START Recorded information

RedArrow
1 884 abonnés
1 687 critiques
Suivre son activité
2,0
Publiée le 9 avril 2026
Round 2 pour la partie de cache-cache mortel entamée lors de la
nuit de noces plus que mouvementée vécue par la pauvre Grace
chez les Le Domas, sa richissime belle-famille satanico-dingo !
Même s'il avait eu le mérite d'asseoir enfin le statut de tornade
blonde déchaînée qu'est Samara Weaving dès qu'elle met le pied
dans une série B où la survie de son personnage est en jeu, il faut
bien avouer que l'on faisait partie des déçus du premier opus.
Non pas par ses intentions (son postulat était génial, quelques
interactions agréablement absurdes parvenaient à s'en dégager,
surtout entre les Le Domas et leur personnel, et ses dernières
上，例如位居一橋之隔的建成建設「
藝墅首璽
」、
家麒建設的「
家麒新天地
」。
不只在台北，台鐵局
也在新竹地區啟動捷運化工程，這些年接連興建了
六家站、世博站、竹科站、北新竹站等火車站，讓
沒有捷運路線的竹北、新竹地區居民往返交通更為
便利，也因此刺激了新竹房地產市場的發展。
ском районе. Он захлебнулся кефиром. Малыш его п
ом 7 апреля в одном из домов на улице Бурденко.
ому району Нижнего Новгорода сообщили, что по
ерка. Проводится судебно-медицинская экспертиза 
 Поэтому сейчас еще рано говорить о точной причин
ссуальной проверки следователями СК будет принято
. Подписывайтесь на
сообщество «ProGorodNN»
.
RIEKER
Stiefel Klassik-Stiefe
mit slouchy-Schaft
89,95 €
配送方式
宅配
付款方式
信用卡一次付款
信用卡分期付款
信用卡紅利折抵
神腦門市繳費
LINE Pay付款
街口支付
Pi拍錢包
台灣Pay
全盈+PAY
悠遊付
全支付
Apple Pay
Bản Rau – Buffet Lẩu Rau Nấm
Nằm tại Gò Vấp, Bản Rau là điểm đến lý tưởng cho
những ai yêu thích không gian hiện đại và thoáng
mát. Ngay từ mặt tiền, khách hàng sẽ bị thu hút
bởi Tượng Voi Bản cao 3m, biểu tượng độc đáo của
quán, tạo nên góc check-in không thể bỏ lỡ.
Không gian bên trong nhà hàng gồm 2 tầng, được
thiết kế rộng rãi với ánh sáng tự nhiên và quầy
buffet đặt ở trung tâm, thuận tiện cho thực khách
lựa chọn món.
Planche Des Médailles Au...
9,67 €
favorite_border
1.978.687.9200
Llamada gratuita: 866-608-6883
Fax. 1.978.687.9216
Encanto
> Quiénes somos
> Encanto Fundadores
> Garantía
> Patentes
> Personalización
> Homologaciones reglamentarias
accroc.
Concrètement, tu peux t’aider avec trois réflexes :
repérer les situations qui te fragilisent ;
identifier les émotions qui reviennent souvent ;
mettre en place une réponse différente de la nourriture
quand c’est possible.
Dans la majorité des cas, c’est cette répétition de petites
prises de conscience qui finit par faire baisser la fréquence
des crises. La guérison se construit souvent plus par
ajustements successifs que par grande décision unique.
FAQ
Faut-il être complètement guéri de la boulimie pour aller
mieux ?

END Recorded information

* _Problem requirements_: Please convert every line of text in the items above into a Markdown table with two columns, Row and Line. Number the rows in order and omit blank lines.

* _Problem solution_:
| Row | Line |
|---|---|
| 1 | RedArrow |
| 2 | 1 884 abonnés |
| 3 | 1 687 critiques |
| 4 | Suivre son activité |
| 5 | 2,0 |
| 6 | Publiée le 9 avril 2026 |
| 7 | Round 2 pour la partie de cache-cache mortel entamée lors de la |
| 8 | nuit de noces plus que mouvementée vécue par la pauvre Grace |
| 9 | chez les Le Domas, sa richissime belle-famille satanico-dingo ! |
| 10 | Même s'il avait eu le mérite d'asseoir enfin le statut de tornade |
| 11 | blonde déchaînée qu'est Samara Weaving dès qu'elle met le pied |
| 12 | dans une série B où la survie de son personnage est en jeu, il faut |
| 13 | bien avouer que l'on faisait partie des déçus du premier opus. |
| 14 | Non pas par ses intentions (son postulat était génial, quelques |
| 15 | interactions agréablement absurdes parvenaient à s'en dégager, |
| 16 | surtout entre les Le Domas et leur personnel, et ses dernières |
| 17 | 上，例如位居一橋之隔的建成建設「 |
| 18 | 藝墅首璽 |
| 19 | 」、 |
| 20 | 家麒建設的「 |
| 21 | 家麒新天地 |
| 22 | 」。 |
| 23 | 不只在台北，台鐵局 |
| 24 | 也在新竹地區啟動捷運化工程，這些年接連興建了 |
| 25 | 六家站、世博站、竹科站、北新竹站等火車站，讓 |
| 26 | 沒有捷運路線的竹北、新竹地區居民往返交通更為 |
| 27 | 便利，也因此刺激了新竹房地產市場的發展。 |
| 28 | ском районе. Он захлебнулся кефиром. Малыш его п |
| 29 | ом 7 апреля в одном из домов на улице Бурденко. |
| 30 | ому району Нижнего Новгорода сообщили, что по |
| 31 | ерка. Проводится судебно-медицинская экспертиза  |
| 32 |  Поэтому сейчас еще рано говорить о точной причин |
| 33 | ссуальной проверки следователями СК будет принято |
| 34 | . Подписывайтесь на |
| 35 | сообщество «ProGorodNN» |
| 36 | . |
| 37 | RIEKER |
| 38 | Stiefel Klassik-Stiefe |
| 39 | mit slouchy-Schaft |
| 40 | 89,95 € |
| 41 | 配送方式 |
| 42 | 宅配 |
| 43 | 付款方式 |
| 44 | 信用卡一次付款 |
| 45 | 信用卡分期付款 |
| 46 | 信用卡紅利折抵 |
| 47 | 神腦門市繳費 |
| 48 | LINE Pay付款 |
| 49 | 街口支付 |
| 50 | Pi拍錢包 |
| 51 | 台灣Pay |
| 52 | 全盈+PAY |
| 53 | 悠遊付 |
| 54 | 全支付 |
| 55 | Apple Pay |
| 56 | Bản Rau – Buffet Lẩu Rau Nấm |
| 57 | Nằm tại Gò Vấp, Bản Rau là điểm đến lý tưởng cho |
| 58 | những ai yêu thích không gian hiện đại và thoáng |
| 59 | mát. Ngay từ mặt tiền, khách hàng sẽ bị thu hút |
| 60 | bởi Tượng Voi Bản cao 3m, biểu tượng độc đáo của |
| 61 | quán, tạo nên góc check-in không thể bỏ lỡ. |
| 62 | Không gian bên trong nhà hàng gồm 2 tầng, được |
| 63 | thiết kế rộng rãi với ánh sáng tự nhiên và quầy |
| 64 | buffet đặt ở trung tâm, thuận tiện cho thực khách |
| 65 | lựa chọn món. |
| 66 | Planche Des Médailles Au... |
| 67 | 9,67 € |
| 68 | favorite_border |
| 69 | 1.978.687.9200 |
| 70 | Llamada gratuita: 866-608-6883 |
| 71 | Fax. 1.978.687.9216 |
| 72 | Encanto |
| 73 | > Quiénes somos |
| 74 | > Encanto Fundadores |
| 75 | > Garantía |
| 76 | > Patentes |
| 77 | > Personalización |
| 78 | > Homologaciones reglamentarias |
| 79 | accroc. |
| 80 | Concrètement, tu peux t’aider avec trois réflexes : |
| 81 | repérer les situations qui te fragilisent ; |
| 82 | identifier les émotions qui reviennent souvent ; |
| 83 | mettre en place une réponse différente de la nourriture |
| 84 | quand c’est possible. |
| 85 | Dans la majorité des cas, c’est cette répétition de petites |
| 86 | prises de conscience qui finit par faire baisser la fréquence |
| 87 | des crises. La guérison se construit souvent plus par |
| 88 | ajustements successifs que par grande décision unique. |
| 89 | FAQ |
| 90 | Faut-il être complètement guéri de la boulimie pour aller |
| 91 | mieux ? |